The United Nations calls the 1997 Mine Ban Treaty the most successful arms control mechanism in the world. Since its passage, 126 countries have made the treaty part of their national legislation, the latest being Afghanistan, and 18 others say they plan to. Fifty countries have not signed the treaty.
But while U.N. officials speak highly of the treaty, they also acknowledge that much remains to be done. That feeling is shared by Jody Williams, head of the International Campaign to Ban Landmines, a coalition of more than 1,000 non-governmental organizations. Ms. Williams and her organization were awarded the Nobel Peace Prize in 1997. Speaking in Geneva Monday, she said her group is as busy as it ever was.

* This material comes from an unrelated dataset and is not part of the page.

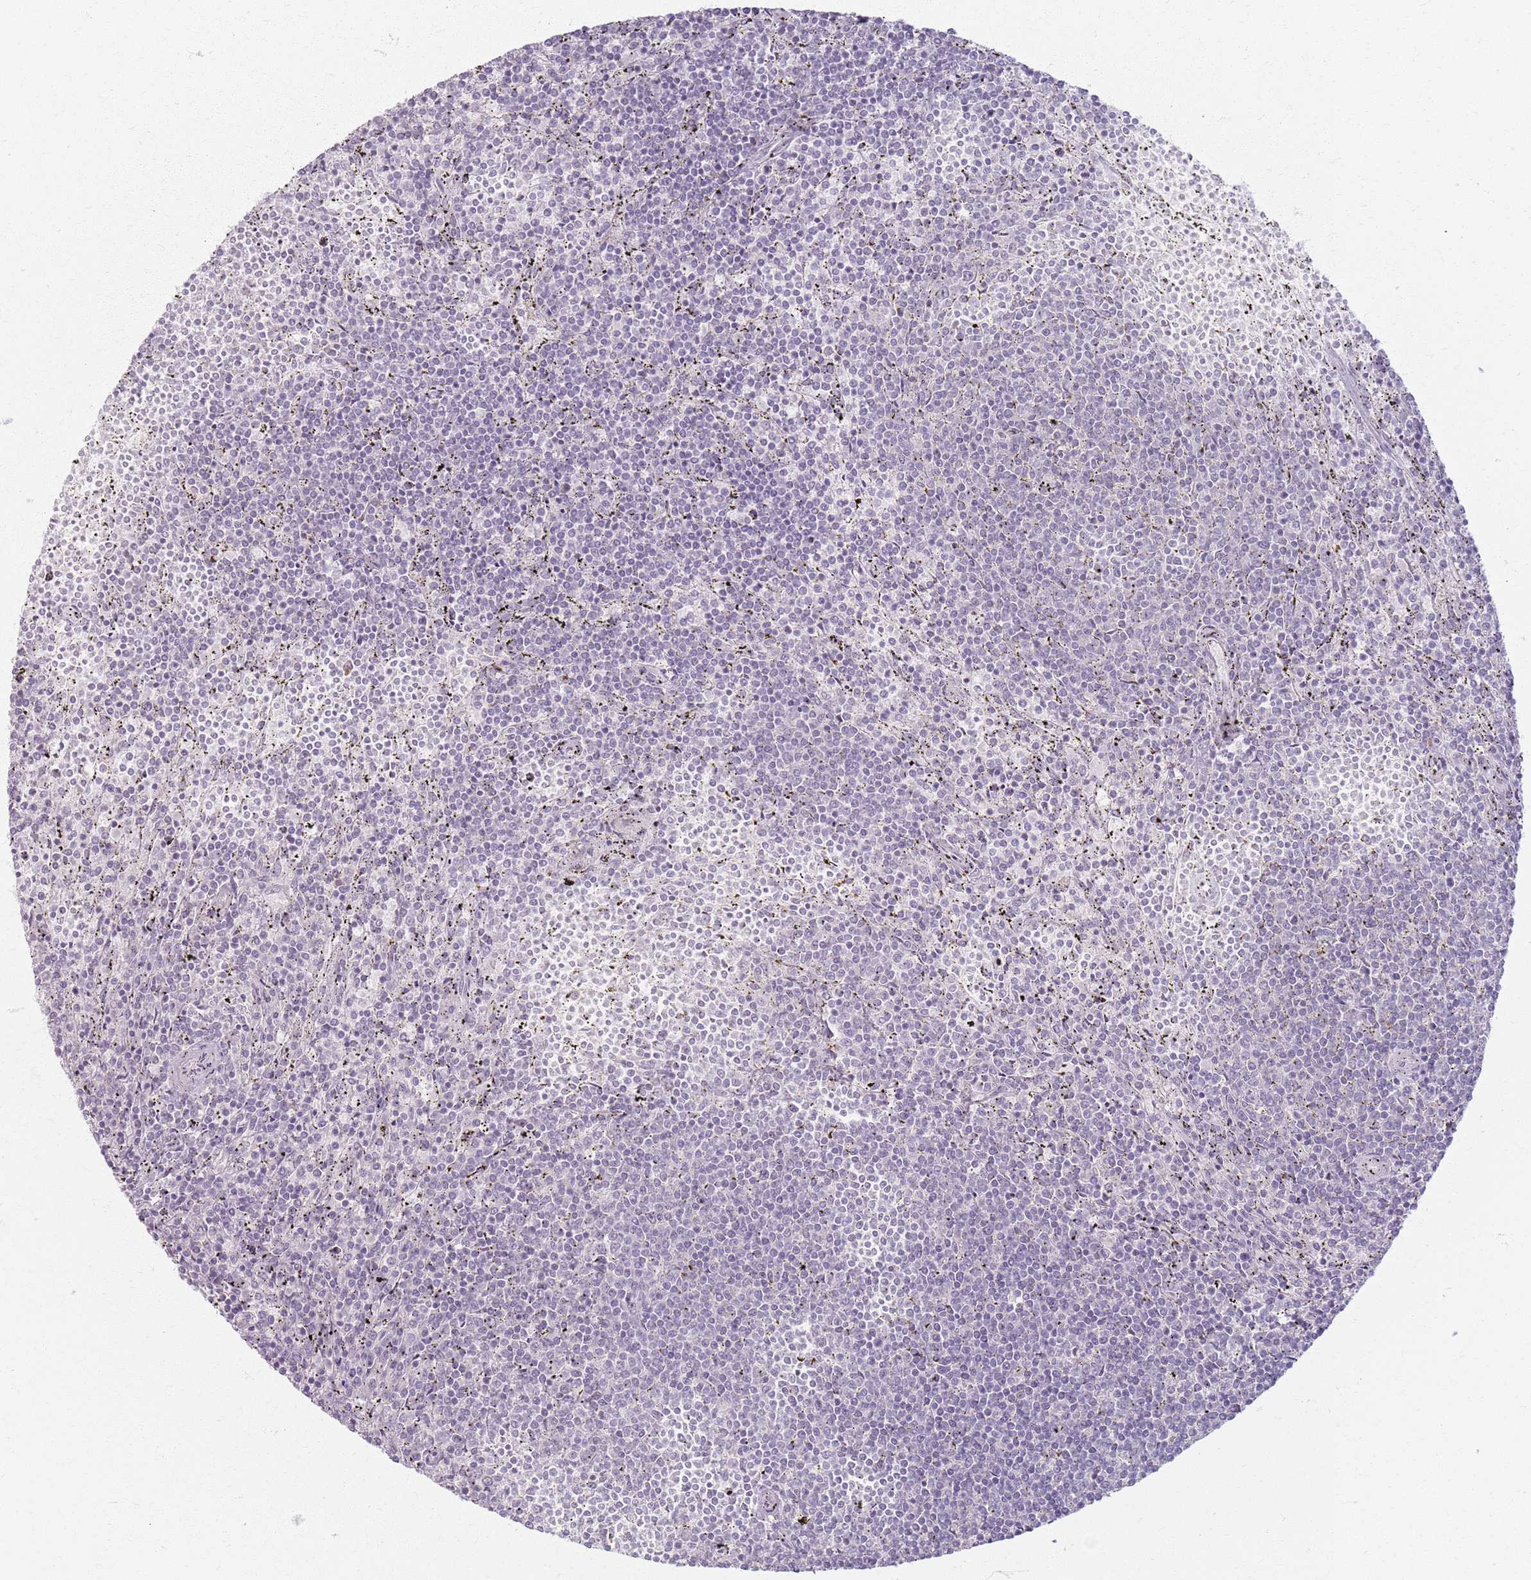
{"staining": {"intensity": "negative", "quantity": "none", "location": "none"}, "tissue": "lymphoma", "cell_type": "Tumor cells", "image_type": "cancer", "snomed": [{"axis": "morphology", "description": "Malignant lymphoma, non-Hodgkin's type, Low grade"}, {"axis": "topography", "description": "Spleen"}], "caption": "Immunohistochemistry (IHC) of human low-grade malignant lymphoma, non-Hodgkin's type displays no positivity in tumor cells.", "gene": "CRIPT", "patient": {"sex": "female", "age": 50}}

"We continue to work in open partnership to resolve both interpretation questions of the treaty, to make sure that the mines are out of the ground and to make sure that the victim's needs are met, so that we strengthen this vision of a world in which the doctrine, which underlies global security, is human security and not a radically new military doctrine," said Ms. Willaims.
The International Campaign to Ban Landmines has warned against the use of landmines in a possible attack against Iraq. A spokesman for the group, Stephen Goose, says there are already too many land mines in Iraq and says those opposed to Saddam Hussein should not consider laying any more.
"Our view is it is conceivable that they would be useful to the U.S. military," he said. "But are they essential to victory? No. Will the longer-term humanitarian problem that they cause exceed any benefit? We think that the answer to that is definitely yes and that is why we say they should not be used."
Mr. Goose says the United States, which has not signed the mine ban treaty, has more than 11 million landmines stockpiled. He adds that although the United States is the largest contributor to mine action programs, it still has reserved the right to use and produce mines.